[Actions to take]
(1) In the article on implants and diabetes, what chemical process does James Chow find evidence may be involved in the damage diabetes does?
(2) Print the article on implants and diabetes from "He finds evidence" up to and including "the circulatory system.".

[Excerpt]
****

Defending implants from diabetes


James Chow and Aggie Simionescu examine a heart valve. Photo by Craig Mahaffey.

It is difficult enough to engineer a matrix populated with stem cells, and use it to replace a body part. It is difficult enough to design that matrix to fade slowly away as the patient’s own tissues and cells take over and make the part their own. But if the patient has diabetes, the degree of difficulty goes way, way up.

“We can barely make this work in a healthy, normal patient,” says James Chow, a Ph.D. student in Agneta Simionescu’s lab. “In a patient with diabetes it would fail catastrophically.”

Chow, who plans to finish his Ph.D. in May, has been working with Aggie Simionescu for years, ever since he took a course from her in bioengineering. In the simplest terms, his goal has been to develop matrix-based constructs that can resist the onslaught of diabetes, to help patients survive.

To understand what’s at stake, consider what diabetes does. It attacks tissues and cells with inflammation and oxidation, crosslinking proteins and disrupting the functions of cells. Chaos ensues. “The cells lose their identity and their function,” Chow says.

He finds evidence that this onslaught may also involve a Maillard reaction, the same chemical process that browns meat in a frying pan. In a diabetic body, sugars react with amino acids, crosslinking in a way that stiffens the tissues. Blood vessels are especially vulnerable, so a classic symptom of diabetes is circulation failure that damages or kills tissue. Today, the ravages of diabetes are so widespread that demand is huge for replacement veins, arteries, and other components of the circulatory system.

****

[Saved data entries]
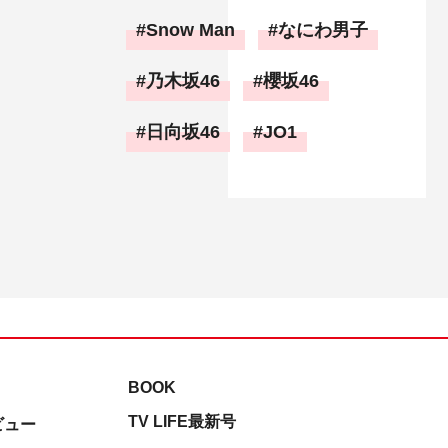
Snow Man
なにわ男子
乃木坂46
櫻坂46
日向坂46
JO1
BOOK
TV LIFE最新号
ビュー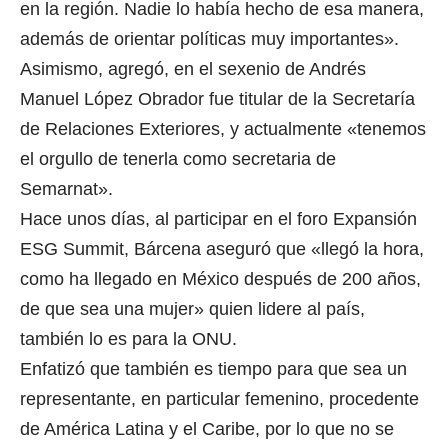
en la región. Nadie lo había hecho de esa manera,
además de orientar políticas muy importantes».
Asimismo, agregó, en el sexenio de Andrés
Manuel López Obrador fue titular de la Secretaría
de Relaciones Exteriores, y actualmente «tenemos
el orgullo de tenerla como secretaria de
Semarnat».
Hace unos días, al participar en el foro Expansión
ESG Summit, Bárcena aseguró que «llegó la hora,
como ha llegado en México después de 200 años,
de que sea una mujer» quien lidere al país,
también lo es para la ONU.
Enfatizó que también es tiempo para que sea un
representante, en particular femenino, procedente
de América Latina y el Caribe, por lo que no se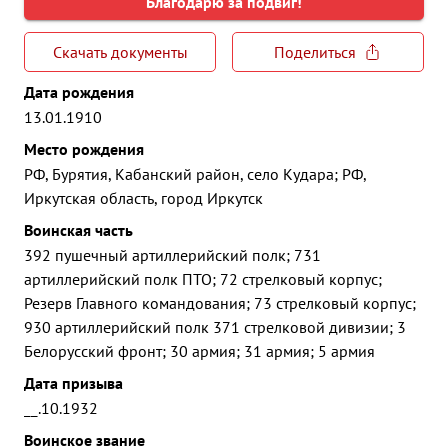
Благодарю за подвиг!
Скачать документы
Поделиться
Дата рождения
13.01.1910
Место рождения
РФ, Бурятия, Кабанский район, село Кудара; РФ,
Иркутская область, город Иркутск
Воинская часть
392 пушечный артиллерийский полк; 731
артиллерийский полк ПТО; 72 стрелковый корпус;
Резерв Главного командования; 73 стрелковый корпус;
930 артиллерийский полк 371 стрелковой дивизии; 3
Белорусский фронт; 30 армия; 31 армия; 5 армия
Дата призыва
__.10.1932
Воинское звание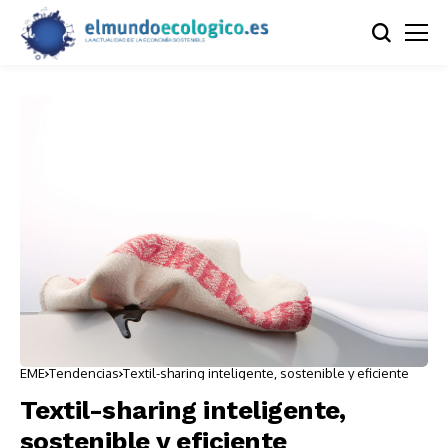
EME
Tendencias
Textil-sharing inteligente, sostenible y eficiente
Textil-sharing inteligente,
sostenible y eficiente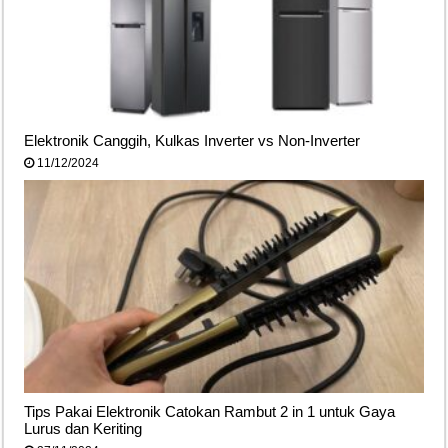
Elektronik Canggih, Kulkas Inverter vs Non-Inverter
11/12/2024
Tips Pakai Elektronik Catokan Rambut 2 in 1 untuk Gaya
Lurus dan Keriting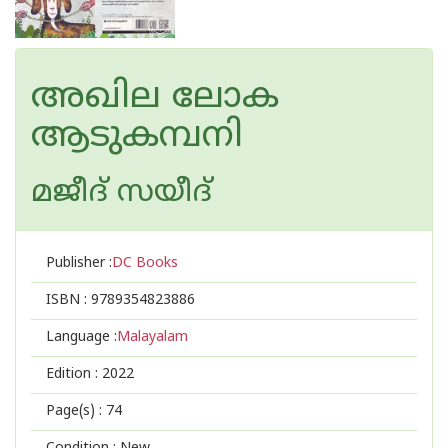
അഖില ലോക
ആടുകമ്പനി
മജീദ് സയീദ്
Publisher :
DC Books
ISBN :
9789354823886
Language :
Malayalam
Edition :
2022
Page(s) :
74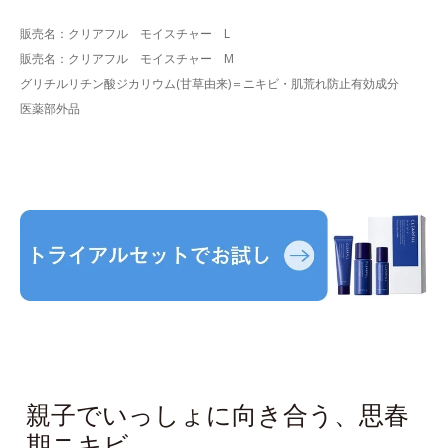
販売名：クリアフル モイスチャー L
販売名：クリアフル モイスチャー M
グリチルリチン酸ジカリウム(甘草由来)＝ニキビ・肌荒れ防止有効成分
医薬部外品
親子でいっしょに向き合う、思春
期ニキビ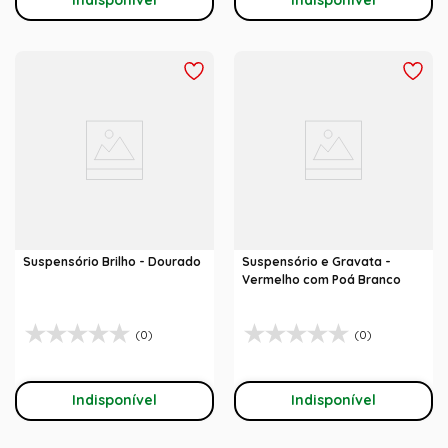
Suspensório Brilho - Dourado
Suspensório e Gravata -
Vermelho com Poá Branco
(0)
(0)
Indisponível
Indisponível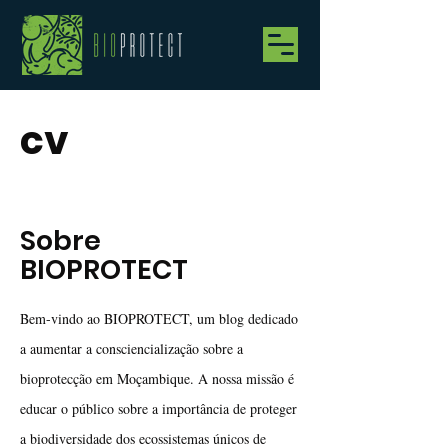
cv
Sobre
BIOPROTECT
Bem-vindo ao BIOPROTECT, um blog dedicado
a aumentar a consciencialização sobre a
bioprotecção em Moçambique. A nossa missão é
educar o público sobre a importância de proteger
a biodiversidade dos ecossistemas únicos de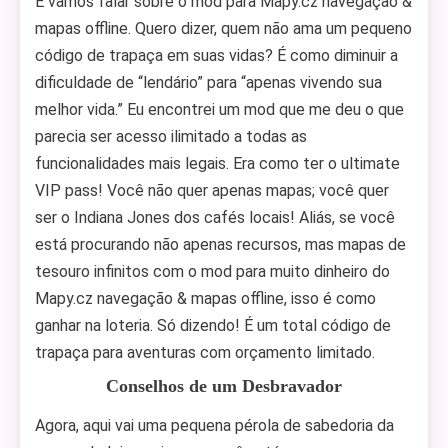
E vamos falar sobre o mod para Mapy.cz navegação &
mapas offline. Quero dizer, quem não ama um pequeno
código de trapaça em suas vidas? É como diminuir a
dificuldade de “lendário” para “apenas vivendo sua
melhor vida.” Eu encontrei um mod que me deu o que
parecia ser acesso ilimitado a todas as
funcionalidades mais legais. Era como ter o ultimate
VIP pass! Você não quer apenas mapas; você quer
ser o Indiana Jones dos cafés locais! Aliás, se você
está procurando não apenas recursos, mas mapas de
tesouro infinitos com o mod para muito dinheiro do
Mapy.cz navegação & mapas offline, isso é como
ganhar na loteria. Só dizendo! É um total código de
trapaça para aventuras com orçamento limitado.
Conselhos de um Desbravador
Agora, aqui vai uma pequena pérola de sabedoria da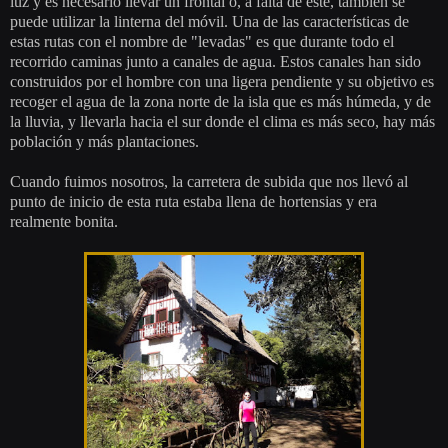
luz y es necesario llevar un frontal o, a falta de éste, también se
puede utilizar la linterna del móvil. Una de las características de
estas rutas con el nombre de "levadas" es que durante todo el
recorrido caminas junto a canales de agua. Estos canales han sido
construidos por el hombre con una ligera pendiente y su objetivo es
recoger el agua de la zona norte de la isla que es más húmeda, y de
la lluvia, y llevarla hacia el sur donde el clima es más seco, hay más
población y más plantaciones.
Cuando fuimos nosotros, la carretera de subida que nos llevó al
punto de inicio de esta ruta estaba llena de hortensias y era
realmente bonita.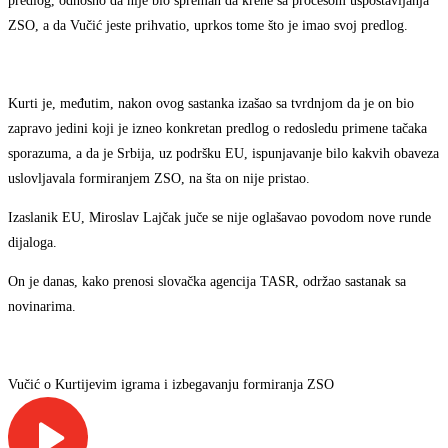
predlog, odnosno da nije bio spreman da krene sa procesom uspostavljanja
ZSO, a da Vučić jeste prihvatio, uprkos tome što je imao svoj predlog.
Kurti je, međutim, nakon ovog sastanka izašao sa tvrdnjom da je on bio
zapravo jedini koji je izneo konkretan predlog o redosledu primene tačaka
sporazuma, a da je Srbija, uz podršku EU, ispunjavanje bilo kakvih obaveza
uslovljavala formiranjem ZSO, na šta on nije pristao.
Izaslanik EU, Miroslav Lajčak juče se nije oglašavao povodom nove runde
dijaloga.
On je danas, kako prenosi slovačka agencija TASR, održao sastanak sa
novinarima.
Vučić o Kurtijevim igrama i izbegavanju formiranja ZSO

****

[Solutions to the tasks]
(1) A Maillard reaction.

(2)
He finds evidence that this onslaught may also involve a Maillard reaction, the same chemical process that browns meat in a frying pan. In a diabetic body, sugars react with amino acids, crosslinking in a way that stiffens the tissues. Blood vessels are especially vulnerable, so a classic symptom of diabetes is circulation failure that damages or kills tissue. Today, the ravages of diabetes are so widespread that demand is huge for replacement veins, arteries, and other components of the circulatory system.